What is expected: For each line in the data below that holds "middleware", return a copy.

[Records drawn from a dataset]

────

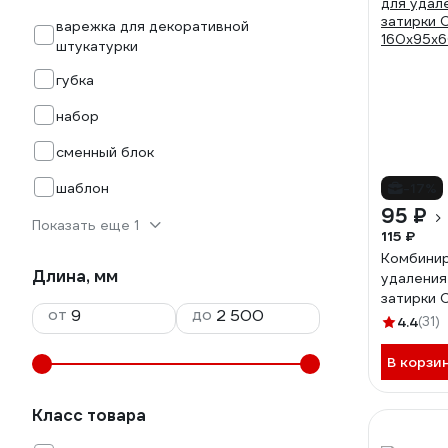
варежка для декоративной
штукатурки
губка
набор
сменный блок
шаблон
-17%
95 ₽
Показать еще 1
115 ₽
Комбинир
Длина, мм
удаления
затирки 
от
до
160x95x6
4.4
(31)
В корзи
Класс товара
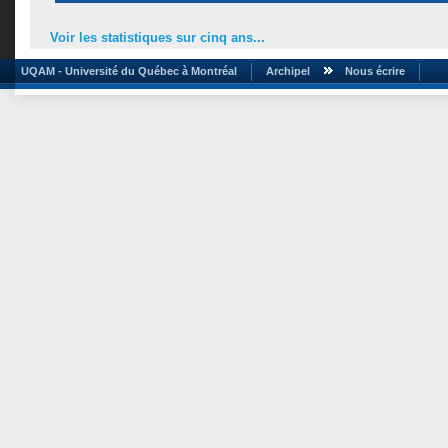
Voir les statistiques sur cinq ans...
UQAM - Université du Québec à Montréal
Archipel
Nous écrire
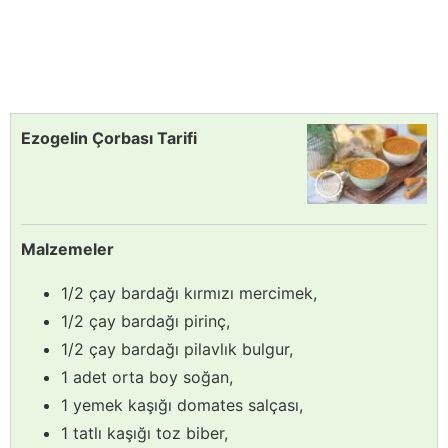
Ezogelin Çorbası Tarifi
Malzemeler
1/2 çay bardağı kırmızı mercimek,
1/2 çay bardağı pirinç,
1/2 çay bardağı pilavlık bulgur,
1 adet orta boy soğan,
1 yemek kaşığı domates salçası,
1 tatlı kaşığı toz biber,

────

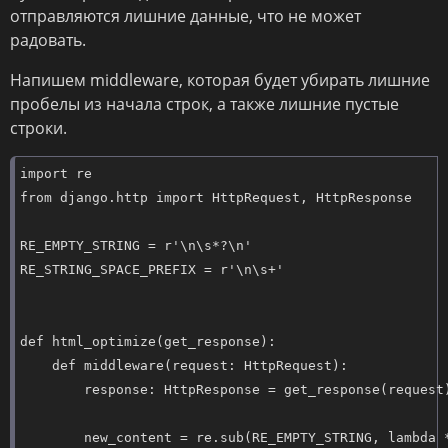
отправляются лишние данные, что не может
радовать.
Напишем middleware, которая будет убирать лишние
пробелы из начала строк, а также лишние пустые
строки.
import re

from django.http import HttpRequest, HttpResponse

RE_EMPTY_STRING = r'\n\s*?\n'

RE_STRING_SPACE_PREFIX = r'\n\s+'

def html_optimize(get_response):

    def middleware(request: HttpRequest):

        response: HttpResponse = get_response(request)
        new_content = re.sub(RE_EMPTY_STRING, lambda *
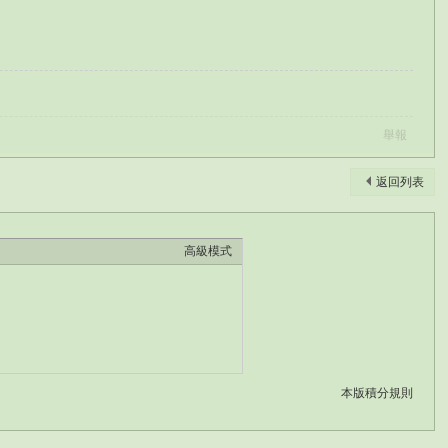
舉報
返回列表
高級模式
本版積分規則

────

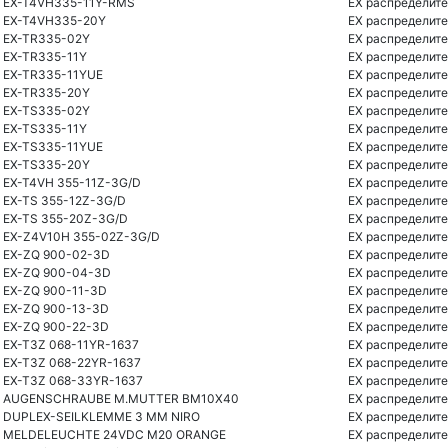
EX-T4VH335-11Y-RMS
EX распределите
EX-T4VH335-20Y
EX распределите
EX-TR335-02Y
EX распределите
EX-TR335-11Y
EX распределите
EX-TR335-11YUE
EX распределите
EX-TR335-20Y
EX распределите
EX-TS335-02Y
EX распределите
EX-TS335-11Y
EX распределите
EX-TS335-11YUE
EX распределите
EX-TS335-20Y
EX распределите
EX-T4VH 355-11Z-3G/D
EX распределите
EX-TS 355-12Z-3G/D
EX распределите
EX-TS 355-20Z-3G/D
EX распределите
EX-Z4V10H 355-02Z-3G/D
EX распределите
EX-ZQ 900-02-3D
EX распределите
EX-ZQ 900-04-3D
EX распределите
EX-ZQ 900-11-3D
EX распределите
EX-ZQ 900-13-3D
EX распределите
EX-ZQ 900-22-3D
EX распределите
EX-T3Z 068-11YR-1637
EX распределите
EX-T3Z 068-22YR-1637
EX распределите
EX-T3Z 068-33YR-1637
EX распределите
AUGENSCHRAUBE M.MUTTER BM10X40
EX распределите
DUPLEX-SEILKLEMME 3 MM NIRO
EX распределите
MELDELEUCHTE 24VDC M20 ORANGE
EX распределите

────

Exercise output:
Напишем middleware, которая будет убирать лишние
    def middleware(request: HttpRequest):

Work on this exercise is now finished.